There is something familiarly unfamiliar in the islands of Eastern Indonesia. High altitudes and cool air. Mountains and churches. The first city I visited in East Nusa Tenggara is reminiscent of the first city I lived in Northern Italy. Bajawa, your sister city is Rovereto. Other than that, everything feels unique. Women are called “Mama” or “Tante” (aunt) and men are called “Om” (Uncle). Because of this, everyone feels like family. The place feels cozy. Beautiful genuine people, building beautiful genuine communities, farms, and most importantly, coffee.
Bajawa (left) and Rovereto (right)
Fabian from the think-team back from a short business trip to Bajawa. Too much to say, too little time. I will spare some stories for the other giftmakers to share, so I will make this post a shoutout to the amazing people I met. Starting from Day 1.

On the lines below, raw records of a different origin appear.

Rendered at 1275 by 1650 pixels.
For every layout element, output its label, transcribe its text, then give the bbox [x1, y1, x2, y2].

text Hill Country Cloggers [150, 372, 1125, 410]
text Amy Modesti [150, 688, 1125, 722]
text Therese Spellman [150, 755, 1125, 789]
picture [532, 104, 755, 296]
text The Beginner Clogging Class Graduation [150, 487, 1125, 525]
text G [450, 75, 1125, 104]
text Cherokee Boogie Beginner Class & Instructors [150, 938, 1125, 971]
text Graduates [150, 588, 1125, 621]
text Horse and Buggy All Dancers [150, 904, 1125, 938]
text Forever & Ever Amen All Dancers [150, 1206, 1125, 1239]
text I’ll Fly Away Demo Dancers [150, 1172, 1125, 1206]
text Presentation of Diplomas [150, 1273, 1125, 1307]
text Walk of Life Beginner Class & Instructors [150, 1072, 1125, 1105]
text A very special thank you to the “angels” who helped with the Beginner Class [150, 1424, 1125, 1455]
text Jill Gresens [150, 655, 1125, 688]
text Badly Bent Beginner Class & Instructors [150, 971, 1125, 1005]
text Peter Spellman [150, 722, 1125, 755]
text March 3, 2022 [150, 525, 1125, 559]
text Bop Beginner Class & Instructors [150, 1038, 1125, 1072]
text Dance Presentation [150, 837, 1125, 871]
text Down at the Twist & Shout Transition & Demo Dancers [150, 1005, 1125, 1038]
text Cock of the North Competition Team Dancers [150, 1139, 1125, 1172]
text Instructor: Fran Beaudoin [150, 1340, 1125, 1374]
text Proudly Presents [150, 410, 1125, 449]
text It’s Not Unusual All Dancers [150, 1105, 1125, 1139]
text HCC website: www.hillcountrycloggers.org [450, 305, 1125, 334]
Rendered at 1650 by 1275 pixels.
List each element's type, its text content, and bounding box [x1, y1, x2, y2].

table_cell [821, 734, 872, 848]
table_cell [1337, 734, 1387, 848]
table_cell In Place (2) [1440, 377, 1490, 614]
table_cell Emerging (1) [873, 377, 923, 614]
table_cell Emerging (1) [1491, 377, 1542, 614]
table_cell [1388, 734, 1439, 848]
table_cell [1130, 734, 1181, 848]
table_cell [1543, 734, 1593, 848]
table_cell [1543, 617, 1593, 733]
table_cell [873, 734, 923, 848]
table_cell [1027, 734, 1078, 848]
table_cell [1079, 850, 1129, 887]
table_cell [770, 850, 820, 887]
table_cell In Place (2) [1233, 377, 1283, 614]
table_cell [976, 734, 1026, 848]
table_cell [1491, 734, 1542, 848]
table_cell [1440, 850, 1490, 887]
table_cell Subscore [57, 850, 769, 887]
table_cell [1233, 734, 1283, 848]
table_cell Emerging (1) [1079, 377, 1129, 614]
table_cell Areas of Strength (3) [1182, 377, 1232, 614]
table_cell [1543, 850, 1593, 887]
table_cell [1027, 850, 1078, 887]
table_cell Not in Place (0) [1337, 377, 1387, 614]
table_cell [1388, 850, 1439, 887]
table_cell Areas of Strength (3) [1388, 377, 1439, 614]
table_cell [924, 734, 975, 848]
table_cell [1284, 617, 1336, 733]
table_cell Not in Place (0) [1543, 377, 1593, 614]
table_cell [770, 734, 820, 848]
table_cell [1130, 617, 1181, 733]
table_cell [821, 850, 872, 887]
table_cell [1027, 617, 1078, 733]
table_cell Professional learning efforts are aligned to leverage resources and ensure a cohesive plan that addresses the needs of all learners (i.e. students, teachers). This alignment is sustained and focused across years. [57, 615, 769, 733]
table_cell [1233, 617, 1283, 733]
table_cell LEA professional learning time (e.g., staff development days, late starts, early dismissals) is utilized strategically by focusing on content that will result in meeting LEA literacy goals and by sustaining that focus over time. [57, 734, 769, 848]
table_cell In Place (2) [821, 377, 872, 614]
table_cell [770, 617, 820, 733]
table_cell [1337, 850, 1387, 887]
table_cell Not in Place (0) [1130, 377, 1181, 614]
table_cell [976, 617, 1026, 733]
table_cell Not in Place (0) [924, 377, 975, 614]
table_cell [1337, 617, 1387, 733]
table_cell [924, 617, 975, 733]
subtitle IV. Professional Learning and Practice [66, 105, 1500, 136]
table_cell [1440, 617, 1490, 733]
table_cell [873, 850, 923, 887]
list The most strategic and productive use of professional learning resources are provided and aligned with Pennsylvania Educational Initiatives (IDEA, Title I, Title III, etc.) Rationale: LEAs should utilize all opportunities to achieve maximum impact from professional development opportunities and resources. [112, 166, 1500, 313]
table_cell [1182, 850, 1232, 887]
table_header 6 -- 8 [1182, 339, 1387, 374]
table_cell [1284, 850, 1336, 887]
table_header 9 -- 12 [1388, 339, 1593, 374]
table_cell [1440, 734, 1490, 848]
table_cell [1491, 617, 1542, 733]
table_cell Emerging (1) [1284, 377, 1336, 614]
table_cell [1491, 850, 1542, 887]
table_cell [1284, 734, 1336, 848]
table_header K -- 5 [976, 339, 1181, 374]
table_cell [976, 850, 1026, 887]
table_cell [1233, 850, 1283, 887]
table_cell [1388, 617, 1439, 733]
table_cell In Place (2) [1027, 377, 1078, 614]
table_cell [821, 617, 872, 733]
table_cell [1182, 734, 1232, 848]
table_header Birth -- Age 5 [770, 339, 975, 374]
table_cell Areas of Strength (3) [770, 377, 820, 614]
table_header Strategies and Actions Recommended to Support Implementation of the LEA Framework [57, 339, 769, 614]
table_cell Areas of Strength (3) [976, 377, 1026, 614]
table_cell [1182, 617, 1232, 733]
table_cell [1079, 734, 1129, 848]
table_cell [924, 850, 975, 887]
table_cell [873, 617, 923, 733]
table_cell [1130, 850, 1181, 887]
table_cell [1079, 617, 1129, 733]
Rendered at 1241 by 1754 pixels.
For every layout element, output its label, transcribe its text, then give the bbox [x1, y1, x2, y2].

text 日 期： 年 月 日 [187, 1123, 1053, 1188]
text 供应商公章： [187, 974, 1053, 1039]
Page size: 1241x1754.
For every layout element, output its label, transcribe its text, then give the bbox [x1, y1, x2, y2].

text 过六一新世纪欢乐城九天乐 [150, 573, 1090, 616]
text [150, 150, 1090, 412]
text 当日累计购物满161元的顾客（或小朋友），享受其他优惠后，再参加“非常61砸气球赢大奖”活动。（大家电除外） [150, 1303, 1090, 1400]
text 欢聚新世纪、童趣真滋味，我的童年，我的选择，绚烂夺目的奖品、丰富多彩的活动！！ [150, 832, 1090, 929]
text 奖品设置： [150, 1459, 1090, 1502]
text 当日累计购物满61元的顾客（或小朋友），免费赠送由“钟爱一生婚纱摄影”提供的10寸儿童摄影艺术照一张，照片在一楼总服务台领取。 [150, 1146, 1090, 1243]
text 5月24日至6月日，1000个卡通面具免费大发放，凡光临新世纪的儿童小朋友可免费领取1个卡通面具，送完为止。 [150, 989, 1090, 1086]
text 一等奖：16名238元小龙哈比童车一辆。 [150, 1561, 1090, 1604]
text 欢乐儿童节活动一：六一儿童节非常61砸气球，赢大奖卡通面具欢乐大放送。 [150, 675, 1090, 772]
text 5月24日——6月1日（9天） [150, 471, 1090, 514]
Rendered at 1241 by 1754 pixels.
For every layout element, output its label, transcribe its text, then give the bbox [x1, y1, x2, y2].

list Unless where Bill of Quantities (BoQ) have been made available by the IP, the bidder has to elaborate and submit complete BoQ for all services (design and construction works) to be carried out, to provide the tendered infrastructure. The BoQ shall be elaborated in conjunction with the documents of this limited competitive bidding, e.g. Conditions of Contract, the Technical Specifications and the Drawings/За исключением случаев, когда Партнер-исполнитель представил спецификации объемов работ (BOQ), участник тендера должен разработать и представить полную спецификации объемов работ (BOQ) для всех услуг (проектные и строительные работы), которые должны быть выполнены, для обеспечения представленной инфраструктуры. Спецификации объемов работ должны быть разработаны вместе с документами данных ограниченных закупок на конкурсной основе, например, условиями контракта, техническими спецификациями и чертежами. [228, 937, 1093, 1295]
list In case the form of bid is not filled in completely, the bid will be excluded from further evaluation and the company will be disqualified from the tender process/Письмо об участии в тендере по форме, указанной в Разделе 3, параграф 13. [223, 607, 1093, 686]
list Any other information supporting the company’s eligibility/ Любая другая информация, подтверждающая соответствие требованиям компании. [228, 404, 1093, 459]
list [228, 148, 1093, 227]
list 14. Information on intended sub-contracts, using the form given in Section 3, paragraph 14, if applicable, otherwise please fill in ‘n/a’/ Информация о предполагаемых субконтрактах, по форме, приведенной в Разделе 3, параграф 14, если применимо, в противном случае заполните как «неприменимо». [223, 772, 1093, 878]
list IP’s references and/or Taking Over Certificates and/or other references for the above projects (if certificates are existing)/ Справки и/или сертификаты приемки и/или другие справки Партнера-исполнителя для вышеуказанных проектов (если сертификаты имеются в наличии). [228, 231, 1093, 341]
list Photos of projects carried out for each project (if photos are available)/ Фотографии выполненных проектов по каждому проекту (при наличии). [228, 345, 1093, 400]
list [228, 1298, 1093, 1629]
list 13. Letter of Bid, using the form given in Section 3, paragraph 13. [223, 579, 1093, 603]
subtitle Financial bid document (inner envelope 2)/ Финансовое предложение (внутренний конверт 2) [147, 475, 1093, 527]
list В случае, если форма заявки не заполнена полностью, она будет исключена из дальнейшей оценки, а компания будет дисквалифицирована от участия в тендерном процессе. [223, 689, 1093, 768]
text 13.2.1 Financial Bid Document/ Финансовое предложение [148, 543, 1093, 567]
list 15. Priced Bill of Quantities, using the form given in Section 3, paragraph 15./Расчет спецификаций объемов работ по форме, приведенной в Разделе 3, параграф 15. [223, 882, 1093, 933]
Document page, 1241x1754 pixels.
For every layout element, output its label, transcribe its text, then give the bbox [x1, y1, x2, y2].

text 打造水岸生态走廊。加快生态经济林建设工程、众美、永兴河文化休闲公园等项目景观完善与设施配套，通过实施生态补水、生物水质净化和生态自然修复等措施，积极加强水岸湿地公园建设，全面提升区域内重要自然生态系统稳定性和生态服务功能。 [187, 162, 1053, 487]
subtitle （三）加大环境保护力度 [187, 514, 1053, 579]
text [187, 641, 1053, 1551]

We arrived with friend of friend who soon became a friend. Mas Gagang, born and raised in Madiun, East Java, is a vet specializing in those with more than one stomach (Ruminantia). Funnily, we invited him to Bajawa to train farmers to manage agriculture waste (specifically coffee) and turn it into livestock feed. While I came to install biogas to manage livestock manure, Gagang came to close the loop for a completely circular farm. But what I wanted to highlight was Mas Gagang’s ability in teaching farmers. His enthusiasm and perfectly timed delivery of discount dad jokes made his substance-heavy material easily digestible. A comedian, doctor, and farmer altogether, he has all the resources to engage with anyone. I was slapped hard, realizing I have lots to learn to communicate with different people. Despite his dry humor, his contagious smile and amazing aura are and will be unforgettable.
On the third day, we visited the Legendary Fransiskus, also known as Om Frans. I came to replace his broken biogas digester. I’ve been exposed to a handful of amazing farmers, but Om Frans is like no other. The deep genuine dedication cannot be described with words, just actions. I cannot fully cover my respect in this one post. An ex-government officer, now a trailblazer in creating a fully organic farm. Zero synthetic fertilizers, zero pesticides. Just smart farming, using ginger in-between crops and pig manure as natural pesticides. His preaches are more resourceful than a webinar by some random dude who’s never touched soil. In this video, he was explaining how he paid his neighbor for bringing him cow manure. The neighbor was confused, Om Frans explained “I thank you for bringing manure, as you have brought fertilizer for possibly hundreds of my plants”. Outside of this video, he kept saying “manure is not dirty, what are my descendants going to eat if we continue to use chemicals”. Amazed is an understatement.
On our last night, we were searching for food, specifically Pecel and Ayam Geprek. While walking someone shouted my name, it was Onok, a Balinese Videographer that I’ve worked with once. What an insanely small world! He was with a group, guided by Augustinus, also known as Om Gusti. I cannot begin to explain the difference in mentality of people in this area. We were simply explaining what we did on our trip and Om Gusti's eyes were sparkling. He was ready for us to come back and give a workshop for him and his farmer community. We shared our contacts and continued to exchange knowledge about life. Had we chosen a different Warung, we would have never met him. His wisdom will be forever remembered.
Om Gusti (left) and Bli Onok (right)
And of course, this post would not be complete without Om Rikardus. The one who made all of this possible. Single-handedly installed biogas digesters without supervision. Farmer, researcher, coffee enthusiast. The man with nothing but pure intentions. Om Rikardus, my respect for you is immeasurable.
This is all just the gist of it. I just cannot contain so much information in one blog. Instead, would like to highlight the people I crossed paths with. I am not someone who really believes in 'destiny', but in a way I do. I believe that the right people come at the right time. Always. No matter where I go, whoever I meet will always result in an invaluable exchange. Almost as if it was planned.
My question to you readers: who are the few people in your life that you unexpectedly met and unexpectedly changed your perspective in life?
Bajawa, I long to be back. Tima Ti'i Woso.